Quelle est l’activité majeure que vous comptez entreprendre incessamment dans le cadre de votre mandat ?

Ce qui me tient à coeur est l’indépendance des magistrats. Je le dis parce que nous avons deux combats à mener pour cette indépendance.

Il y a d’abord un combat interne. Nous avons beaucoup de collègues qui, bien que les textes aient donné l’indépendance, ont peur, sont incapables de l’être. Notre action sera de les amener à prendre conscience que les textes leur donnent l’indépendance et qu’ils doivent travailler personnellement à la conquérir.

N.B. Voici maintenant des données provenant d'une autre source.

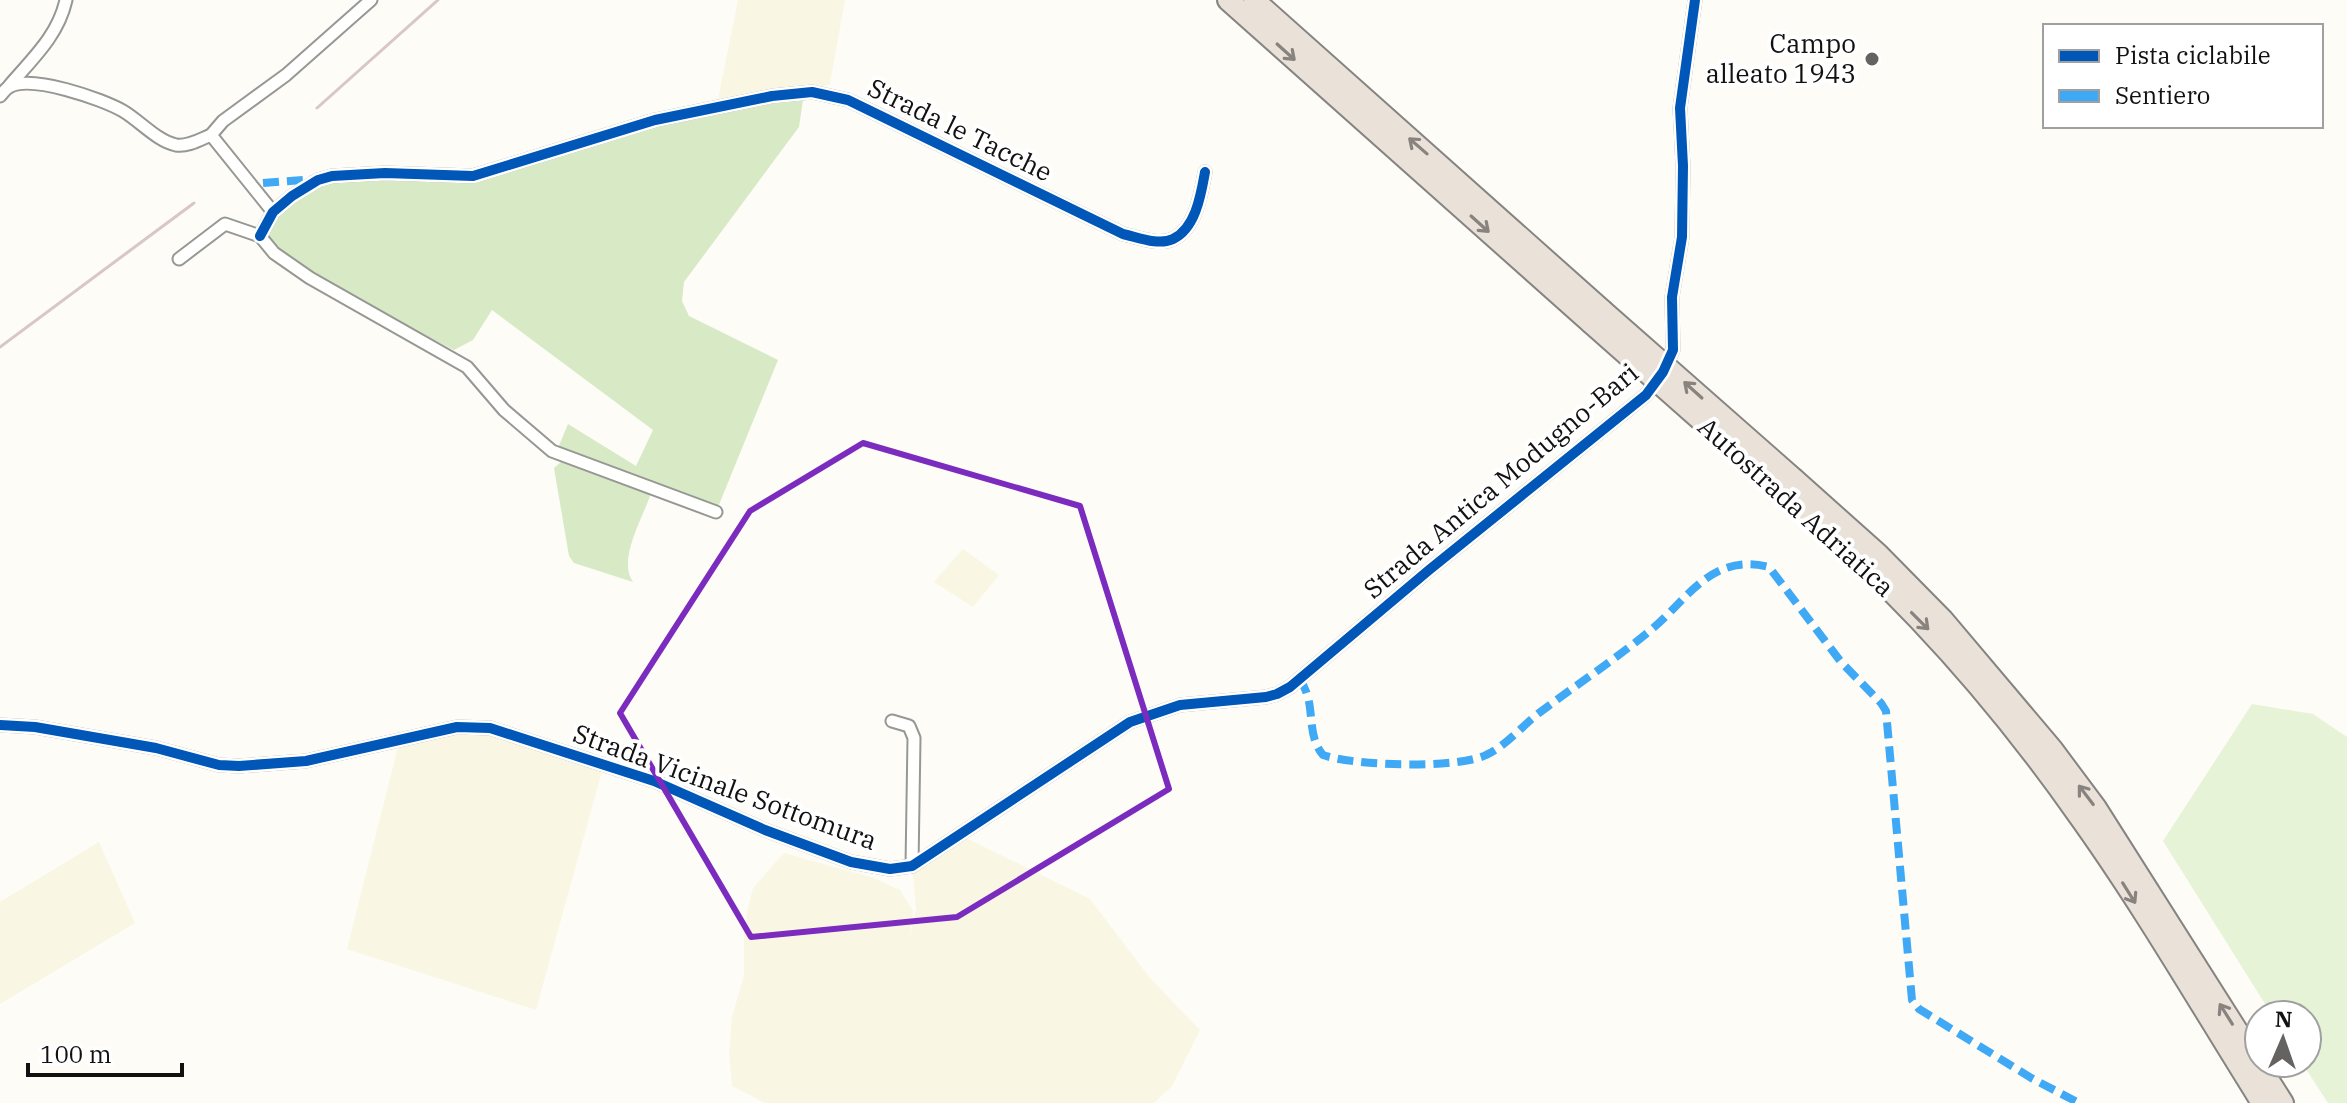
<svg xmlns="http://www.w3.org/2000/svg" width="2347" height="1103" font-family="'IBM Plex Serif',serif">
<rect width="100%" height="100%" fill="#fdfcf7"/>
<g fill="#f9f7e4">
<path d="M738,0h107l-15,84 -18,8 -95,12z"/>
<path d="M963,549l36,26 -26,32 -39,-25z"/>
<path d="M475,726l129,38 -68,246 -189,-61 53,-210z"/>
<path d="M958,834l132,65 60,79 50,52 -28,56 -18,17h-389l-33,-17 -3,-33 3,-37 12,-40v-46l4,-22 5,-20 31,-35 90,25 26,12 13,21 -4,30 7,-32 -4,-43z"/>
<path d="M99,842l36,81 -135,81v-102z"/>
</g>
<path fill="#e7f3d7" d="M2252,704l61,10 34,23v366h-19l-26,-40h5v-48h-35l-109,-174z"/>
<g fill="#d8eac5">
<path d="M794,100h9l-4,27 -115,155 -2,19 7,15 89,44 -62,152 -158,-64 10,-24 68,42 17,-36 -161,-120 -19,30 -19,10 -120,-61 -64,-46 -4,-20 52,-43 155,-4 182,-56z"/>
<path d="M562,461l89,32c-8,25 -34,67 -18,89l-59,-19 -5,-7 -15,-88z"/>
</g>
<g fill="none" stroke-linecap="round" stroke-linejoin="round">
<defs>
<g id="street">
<path d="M9,86c23,-27 49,-50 57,-86"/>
<path d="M0,96c3,-3 5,-7 9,-9 22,-13 93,12 114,24 17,10 34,30 53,34 12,2 25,-6 35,-10"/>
<path d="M273,212l-62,-77 12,-14 63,-46 85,-75"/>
<path d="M260,236l13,-24 19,-16 26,-16 14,-4 53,-3 88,3 182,-56 117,-24 40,-4 36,8 275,134c14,3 36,12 50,5 23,-11 28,-45 32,-67"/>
<path d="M179,259l46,-35 35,12 14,17 36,25 157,89 37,43 48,41 164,61"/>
<path d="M892,721l17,5 5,12 -2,128"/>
<path d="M0,725l35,2 121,21 63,17 20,1 67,-5 151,-34 33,1 164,53 111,49 86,32 39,7 22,-3 218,-144 50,-17 86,-8 11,-3 13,-7 139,-117 217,-175 17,-23 10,-22 -1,-53 10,-60 1,-71 -3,-58 15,-108"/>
</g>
<g id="highway">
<path d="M1228,0l363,323"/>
<path d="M1254,0l348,310"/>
<path d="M1794,479l84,75 65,66 109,129 44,59 187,295"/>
<path d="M1781,491c112,92 211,202 295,321 67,93 125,194 186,291"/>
</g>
</defs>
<use href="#street" stroke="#979795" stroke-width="15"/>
<use href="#highway" stroke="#858482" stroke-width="24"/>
<use href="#street" stroke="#fffffe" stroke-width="11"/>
<use href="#highway" stroke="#eae1d8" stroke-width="20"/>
<g stroke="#d9c6c7" stroke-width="3">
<path d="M317,108l121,-108"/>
<path d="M0,347l194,-144"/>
</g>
<defs>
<g id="highway-bridge">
<path d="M1602,310l192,169"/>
<path d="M1591,323l190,168"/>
</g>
</defs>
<use href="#highway-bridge" stroke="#858482" stroke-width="24" stroke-linecap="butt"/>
<use href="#highway-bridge" stroke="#eae1d8" stroke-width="20"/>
<g stroke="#3fa9f5" stroke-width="8" stroke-dasharray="16 8" stroke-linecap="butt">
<path d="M263,183l52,-4"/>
<path d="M1299,679c19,24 5,53 24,76 31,11 134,14 163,0 20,-9 36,-29 53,-42 37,-28 77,-54 113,-84 35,-29 60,-77 117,-62l72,95 40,41 5,8 26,289 7,9 114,70 46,24"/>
</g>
<defs>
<g id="cycleway">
<path d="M260,236l13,-24 19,-16 26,-16 14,-4 53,-3 88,3 182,-56 117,-24 40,-4 36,8 275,134c14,3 36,12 50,5 23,-11 28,-45 32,-67"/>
<path d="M0,725l35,2 121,21 63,17 20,1 67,-5 151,-34 33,1 164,53 111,49 86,32 39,7 22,-3 218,-144 50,-17 86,-8 11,-3 13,-7 139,-117 217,-175 17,-23 10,-22 -1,-53 10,-60 1,-71 -3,-58 15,-108"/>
</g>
</defs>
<use href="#cycleway" stroke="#fff" stroke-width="15"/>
<use href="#cycleway" stroke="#0057b8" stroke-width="10"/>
</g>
<defs><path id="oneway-shaft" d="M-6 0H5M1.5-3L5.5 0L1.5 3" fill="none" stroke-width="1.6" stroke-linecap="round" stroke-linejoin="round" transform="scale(2)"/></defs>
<g stroke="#88837e">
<use href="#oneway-shaft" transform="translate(1286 52) rotate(42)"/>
<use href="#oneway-shaft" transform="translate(1418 146) rotate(-139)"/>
<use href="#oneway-shaft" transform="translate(1480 224) rotate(42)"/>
<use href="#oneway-shaft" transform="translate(1693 390) rotate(-138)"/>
<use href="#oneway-shaft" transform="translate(1920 621) rotate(45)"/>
<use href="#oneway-shaft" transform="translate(2086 795) rotate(-127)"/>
<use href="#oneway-shaft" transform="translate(2129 893) rotate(58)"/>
<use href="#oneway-shaft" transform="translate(2226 1014) rotate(-122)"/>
</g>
<path fill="none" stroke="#7b2cbf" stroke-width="6" stroke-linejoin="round" d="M863,443l217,63 89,283 -212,128 -206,20 -131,-224 130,-202z"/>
<circle fill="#646362" stroke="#fff" stroke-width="3" cx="1872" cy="59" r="8"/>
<g text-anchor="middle" stroke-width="8" stroke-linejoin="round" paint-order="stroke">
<g font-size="26" fill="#111" stroke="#fff" text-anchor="end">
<text x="1856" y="53">Campo<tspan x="1856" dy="30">alleato 1943</tspan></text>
</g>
<g font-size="26" fill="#111" stroke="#fff">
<text transform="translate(960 130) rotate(26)" y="9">Strada le Tacche</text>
<text transform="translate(1501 481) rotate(-40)" y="9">Strada Antica Modugno-Bari</text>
<text transform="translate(1796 507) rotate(42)" y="9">Autostrada Adriatica</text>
<text transform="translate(725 787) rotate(20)" y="9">Strada Vicinale Sottomura</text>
</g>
</g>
<rect x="2043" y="24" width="280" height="104" fill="#ffffff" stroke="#a0a0a0" stroke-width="2"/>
<rect x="2059" y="50" width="40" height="12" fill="#0057b8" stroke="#a0a0a0" stroke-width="2"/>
<text x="2115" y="64" font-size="24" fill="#111111">Pista ciclabile</text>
<rect x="2059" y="90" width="40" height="12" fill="#3fa9f5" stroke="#a0a0a0" stroke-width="2"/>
<text x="2115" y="104" font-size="24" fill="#111111">Sentiero</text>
<g transform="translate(2283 1039) rotate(2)"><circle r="38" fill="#ffffff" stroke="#a0a0a0" stroke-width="2"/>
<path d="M0-6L14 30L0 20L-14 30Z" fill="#646362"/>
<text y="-12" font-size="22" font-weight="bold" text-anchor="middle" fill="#111111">N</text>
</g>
<path d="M28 1063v12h154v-12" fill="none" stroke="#111111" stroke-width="4"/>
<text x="40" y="1063" font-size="24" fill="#111111" stroke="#ffffff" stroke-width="6" paint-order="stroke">100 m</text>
</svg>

Dans la même logique, nous allons travailler à ce que l’on dénonce chaque fois les atteintes à l’indépendance. Bien sûr que nous travaillerons également à l’amélioration des conditions de vie des magistrats. Dans ce cadre, nous sommes partie prenante des négociations qui vont certainement s’engager d’ici là sur l’augmentation des indemnités des magistrats.

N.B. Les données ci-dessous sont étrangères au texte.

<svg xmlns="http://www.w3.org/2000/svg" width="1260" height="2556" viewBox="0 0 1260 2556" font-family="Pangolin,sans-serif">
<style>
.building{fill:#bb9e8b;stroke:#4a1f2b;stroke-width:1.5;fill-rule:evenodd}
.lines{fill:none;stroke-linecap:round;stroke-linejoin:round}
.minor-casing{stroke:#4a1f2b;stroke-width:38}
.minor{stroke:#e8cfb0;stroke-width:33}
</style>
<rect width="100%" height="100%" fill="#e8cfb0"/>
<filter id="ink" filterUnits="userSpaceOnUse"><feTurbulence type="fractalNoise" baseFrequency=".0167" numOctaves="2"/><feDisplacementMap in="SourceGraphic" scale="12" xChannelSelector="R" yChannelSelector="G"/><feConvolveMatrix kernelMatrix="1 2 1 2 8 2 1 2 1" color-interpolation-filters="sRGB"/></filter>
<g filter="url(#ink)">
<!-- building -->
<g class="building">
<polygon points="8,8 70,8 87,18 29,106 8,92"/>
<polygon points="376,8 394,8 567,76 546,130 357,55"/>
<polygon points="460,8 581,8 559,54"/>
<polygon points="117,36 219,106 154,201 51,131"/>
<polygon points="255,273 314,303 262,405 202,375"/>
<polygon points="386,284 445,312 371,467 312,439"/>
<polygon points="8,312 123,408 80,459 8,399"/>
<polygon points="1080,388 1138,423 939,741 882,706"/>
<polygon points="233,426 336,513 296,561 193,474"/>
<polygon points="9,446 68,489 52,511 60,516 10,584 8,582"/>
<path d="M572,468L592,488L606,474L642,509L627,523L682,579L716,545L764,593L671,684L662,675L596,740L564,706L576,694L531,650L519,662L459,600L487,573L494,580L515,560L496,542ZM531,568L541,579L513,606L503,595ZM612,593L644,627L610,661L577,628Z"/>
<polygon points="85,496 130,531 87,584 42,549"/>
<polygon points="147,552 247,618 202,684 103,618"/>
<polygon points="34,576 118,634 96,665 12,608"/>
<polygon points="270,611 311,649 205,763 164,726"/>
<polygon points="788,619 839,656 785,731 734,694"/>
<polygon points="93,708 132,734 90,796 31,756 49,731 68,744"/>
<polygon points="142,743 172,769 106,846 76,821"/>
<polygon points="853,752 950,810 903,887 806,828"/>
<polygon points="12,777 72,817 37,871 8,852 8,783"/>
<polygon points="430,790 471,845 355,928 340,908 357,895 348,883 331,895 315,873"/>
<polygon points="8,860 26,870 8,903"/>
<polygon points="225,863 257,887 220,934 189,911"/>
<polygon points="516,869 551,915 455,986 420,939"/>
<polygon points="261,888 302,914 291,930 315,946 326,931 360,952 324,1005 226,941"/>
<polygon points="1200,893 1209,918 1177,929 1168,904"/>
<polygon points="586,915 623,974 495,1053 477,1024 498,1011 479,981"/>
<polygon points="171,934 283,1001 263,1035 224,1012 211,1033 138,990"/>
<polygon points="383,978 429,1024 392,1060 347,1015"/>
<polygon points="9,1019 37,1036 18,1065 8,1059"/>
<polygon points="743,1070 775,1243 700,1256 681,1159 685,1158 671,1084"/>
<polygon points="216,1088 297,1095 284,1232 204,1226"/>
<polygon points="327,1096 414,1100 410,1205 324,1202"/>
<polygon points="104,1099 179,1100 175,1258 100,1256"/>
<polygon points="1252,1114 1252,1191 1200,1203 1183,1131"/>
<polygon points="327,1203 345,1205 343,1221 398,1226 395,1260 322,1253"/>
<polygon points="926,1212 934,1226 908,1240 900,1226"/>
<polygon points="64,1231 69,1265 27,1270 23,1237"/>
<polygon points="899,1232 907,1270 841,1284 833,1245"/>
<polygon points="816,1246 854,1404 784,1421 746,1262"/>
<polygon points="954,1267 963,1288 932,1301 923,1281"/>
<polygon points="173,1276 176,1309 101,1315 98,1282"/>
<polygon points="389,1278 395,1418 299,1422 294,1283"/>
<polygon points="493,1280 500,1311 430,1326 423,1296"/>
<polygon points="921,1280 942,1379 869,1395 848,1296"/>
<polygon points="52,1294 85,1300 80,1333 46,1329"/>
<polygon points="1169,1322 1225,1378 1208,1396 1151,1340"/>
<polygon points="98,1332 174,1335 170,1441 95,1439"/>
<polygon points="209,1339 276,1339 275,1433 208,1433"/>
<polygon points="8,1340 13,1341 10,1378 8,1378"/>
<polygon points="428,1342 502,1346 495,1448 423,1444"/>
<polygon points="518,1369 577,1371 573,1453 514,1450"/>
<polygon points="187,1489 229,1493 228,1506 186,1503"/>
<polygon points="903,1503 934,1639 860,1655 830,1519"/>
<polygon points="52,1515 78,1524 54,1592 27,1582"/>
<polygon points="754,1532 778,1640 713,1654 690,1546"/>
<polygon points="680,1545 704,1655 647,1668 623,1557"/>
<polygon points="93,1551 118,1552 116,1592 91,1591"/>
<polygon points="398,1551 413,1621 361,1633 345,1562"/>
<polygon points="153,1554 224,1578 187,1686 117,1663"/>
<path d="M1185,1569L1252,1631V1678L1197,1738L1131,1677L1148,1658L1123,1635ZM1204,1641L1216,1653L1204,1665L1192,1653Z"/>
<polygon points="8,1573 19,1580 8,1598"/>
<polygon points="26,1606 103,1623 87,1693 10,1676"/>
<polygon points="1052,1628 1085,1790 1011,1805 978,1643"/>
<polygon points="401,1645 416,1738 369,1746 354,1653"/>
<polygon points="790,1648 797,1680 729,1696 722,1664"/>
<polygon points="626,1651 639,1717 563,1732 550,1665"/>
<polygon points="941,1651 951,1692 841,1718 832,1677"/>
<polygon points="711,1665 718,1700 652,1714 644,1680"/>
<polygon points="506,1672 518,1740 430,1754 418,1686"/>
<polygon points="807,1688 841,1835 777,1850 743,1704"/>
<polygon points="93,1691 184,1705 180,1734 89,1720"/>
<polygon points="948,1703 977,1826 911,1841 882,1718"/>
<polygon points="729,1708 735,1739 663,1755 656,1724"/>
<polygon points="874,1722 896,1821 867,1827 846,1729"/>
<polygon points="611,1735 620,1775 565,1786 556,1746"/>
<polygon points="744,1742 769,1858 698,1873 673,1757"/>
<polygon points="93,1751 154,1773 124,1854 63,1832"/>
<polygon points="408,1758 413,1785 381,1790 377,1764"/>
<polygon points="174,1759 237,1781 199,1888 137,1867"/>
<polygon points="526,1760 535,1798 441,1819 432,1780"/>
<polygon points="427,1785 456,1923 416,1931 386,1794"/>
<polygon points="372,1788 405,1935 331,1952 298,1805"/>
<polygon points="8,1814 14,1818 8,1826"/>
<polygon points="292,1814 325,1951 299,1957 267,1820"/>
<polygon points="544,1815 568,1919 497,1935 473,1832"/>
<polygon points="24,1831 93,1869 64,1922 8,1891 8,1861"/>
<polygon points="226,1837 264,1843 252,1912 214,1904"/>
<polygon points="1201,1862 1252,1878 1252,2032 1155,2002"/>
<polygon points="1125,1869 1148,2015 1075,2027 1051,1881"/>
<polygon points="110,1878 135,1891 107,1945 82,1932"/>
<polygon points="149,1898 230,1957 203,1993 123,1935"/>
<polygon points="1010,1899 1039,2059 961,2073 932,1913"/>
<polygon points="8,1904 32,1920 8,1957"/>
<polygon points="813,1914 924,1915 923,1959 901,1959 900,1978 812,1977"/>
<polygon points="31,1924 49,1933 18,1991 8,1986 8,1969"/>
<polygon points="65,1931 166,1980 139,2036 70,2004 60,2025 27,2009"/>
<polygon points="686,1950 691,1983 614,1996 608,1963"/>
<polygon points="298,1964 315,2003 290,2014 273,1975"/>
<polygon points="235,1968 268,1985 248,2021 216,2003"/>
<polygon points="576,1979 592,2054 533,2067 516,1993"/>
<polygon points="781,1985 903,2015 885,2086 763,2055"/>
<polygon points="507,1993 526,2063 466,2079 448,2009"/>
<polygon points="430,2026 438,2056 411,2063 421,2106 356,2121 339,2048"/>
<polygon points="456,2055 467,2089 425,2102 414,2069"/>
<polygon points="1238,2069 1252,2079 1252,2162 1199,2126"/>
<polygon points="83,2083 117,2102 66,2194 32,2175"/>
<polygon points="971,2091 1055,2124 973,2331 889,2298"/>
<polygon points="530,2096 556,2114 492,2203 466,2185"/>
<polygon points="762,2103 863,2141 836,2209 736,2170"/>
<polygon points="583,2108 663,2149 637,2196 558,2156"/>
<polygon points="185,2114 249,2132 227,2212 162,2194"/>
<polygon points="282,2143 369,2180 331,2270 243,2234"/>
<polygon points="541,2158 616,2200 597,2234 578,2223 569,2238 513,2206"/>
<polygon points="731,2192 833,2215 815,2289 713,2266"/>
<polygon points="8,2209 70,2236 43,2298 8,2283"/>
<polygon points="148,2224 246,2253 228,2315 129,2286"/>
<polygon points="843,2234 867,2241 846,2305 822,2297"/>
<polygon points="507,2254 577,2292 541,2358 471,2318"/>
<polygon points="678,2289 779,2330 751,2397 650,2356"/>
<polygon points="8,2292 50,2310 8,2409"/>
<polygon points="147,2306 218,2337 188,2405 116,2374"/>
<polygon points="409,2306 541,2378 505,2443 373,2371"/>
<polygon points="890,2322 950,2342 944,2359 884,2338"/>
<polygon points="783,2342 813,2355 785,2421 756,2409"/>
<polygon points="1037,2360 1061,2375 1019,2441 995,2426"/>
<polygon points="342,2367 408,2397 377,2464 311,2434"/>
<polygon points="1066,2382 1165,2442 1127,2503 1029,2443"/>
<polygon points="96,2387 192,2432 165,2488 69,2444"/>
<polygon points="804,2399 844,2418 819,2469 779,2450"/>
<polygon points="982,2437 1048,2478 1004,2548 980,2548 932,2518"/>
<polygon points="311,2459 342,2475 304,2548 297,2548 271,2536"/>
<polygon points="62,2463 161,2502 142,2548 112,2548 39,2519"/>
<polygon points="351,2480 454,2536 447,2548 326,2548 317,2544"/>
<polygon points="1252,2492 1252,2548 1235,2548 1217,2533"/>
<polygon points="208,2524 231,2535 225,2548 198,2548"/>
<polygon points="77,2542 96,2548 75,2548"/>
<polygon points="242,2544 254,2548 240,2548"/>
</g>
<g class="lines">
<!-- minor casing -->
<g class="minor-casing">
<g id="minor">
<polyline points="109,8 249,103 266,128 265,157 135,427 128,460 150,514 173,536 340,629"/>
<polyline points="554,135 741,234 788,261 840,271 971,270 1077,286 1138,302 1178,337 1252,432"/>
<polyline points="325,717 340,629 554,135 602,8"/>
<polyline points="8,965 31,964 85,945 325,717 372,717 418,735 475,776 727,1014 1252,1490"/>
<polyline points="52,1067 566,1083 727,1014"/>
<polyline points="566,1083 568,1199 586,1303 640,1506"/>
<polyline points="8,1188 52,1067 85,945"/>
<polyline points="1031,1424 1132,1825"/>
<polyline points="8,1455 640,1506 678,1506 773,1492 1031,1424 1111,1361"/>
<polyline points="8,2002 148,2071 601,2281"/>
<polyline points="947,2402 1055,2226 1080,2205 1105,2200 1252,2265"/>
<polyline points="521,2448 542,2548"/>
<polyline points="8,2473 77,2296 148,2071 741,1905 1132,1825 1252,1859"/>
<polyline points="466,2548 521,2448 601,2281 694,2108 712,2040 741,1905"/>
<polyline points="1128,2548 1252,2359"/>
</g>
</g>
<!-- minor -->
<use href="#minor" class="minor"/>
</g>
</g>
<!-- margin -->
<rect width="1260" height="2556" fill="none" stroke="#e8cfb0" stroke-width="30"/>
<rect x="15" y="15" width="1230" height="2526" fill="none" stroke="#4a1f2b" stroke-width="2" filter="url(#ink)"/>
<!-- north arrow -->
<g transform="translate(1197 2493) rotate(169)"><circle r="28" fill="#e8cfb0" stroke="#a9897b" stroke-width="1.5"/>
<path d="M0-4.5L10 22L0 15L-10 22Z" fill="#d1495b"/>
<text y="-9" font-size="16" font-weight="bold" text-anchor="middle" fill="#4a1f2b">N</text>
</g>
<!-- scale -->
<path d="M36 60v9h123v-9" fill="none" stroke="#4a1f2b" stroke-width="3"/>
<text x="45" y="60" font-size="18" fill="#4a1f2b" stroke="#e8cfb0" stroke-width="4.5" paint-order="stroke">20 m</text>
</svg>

Que répondez-vous à ceux qui disent que vous êtes sous l’ombre tutélaire de l’ancien secrétaire général Hervé Kam à qui vous êtes trop proche ?

Je réponds que je n’ai jamais été loin d’aucun magistrat. Maintenant, si être proche de Kam, c’est partager son idéal de la magistrature, c’est marcher à la suite de ce qu’il fait, j’accepte être proche de lui parce que dans tout corps, il y a des exemples. Je pense que nous avons des aînés qui méritent que l’on marche à leur suite, et Kam en est un. Sur ce point, je n’ai pas de gêne à dire que je l’admire.

Comment réagissez-vous face aux critiques de corruption, de soumission au pouvoir exécutif formulées par l’opinion à l’encontre de la justice ?

Il faut dire que c’est une réalité, et nous devons avoir le courage de l’accepter. Maintenant quand c’est l’opinion qui évoque cette réalité, cela nous fait mal parce que même si individuellement on ne se reproche rien, on est dans un corps, et quand celui-ci est sali, on est tous responsable.

Les flèches décochées nous font mal au coeur, dans la mesure où ce qui est dénoncé est réel. C’est la raison pour laquelle le SBM a initié depuis l’année dernière un projet d’accès à la justice à travers la lutte contre la corruption. Ce qui veut dire que nous en sommes conscients et faisons ce que nous pouvons pour que la justice ait une bonne image, parce que si les gens n’ont pas confiance en elle, nous travaillons à perte.

Il faut que les gens soient convaincus qu’en venant voir le juge, ils ont affaire à quelqu’un qui est au-dessus de la mêlée. Ce qu’il y a lieu de faire ce n’est pas nier les critiques en les qualifiant de stériles, mais chercher à savoir ce qui se passe réellement.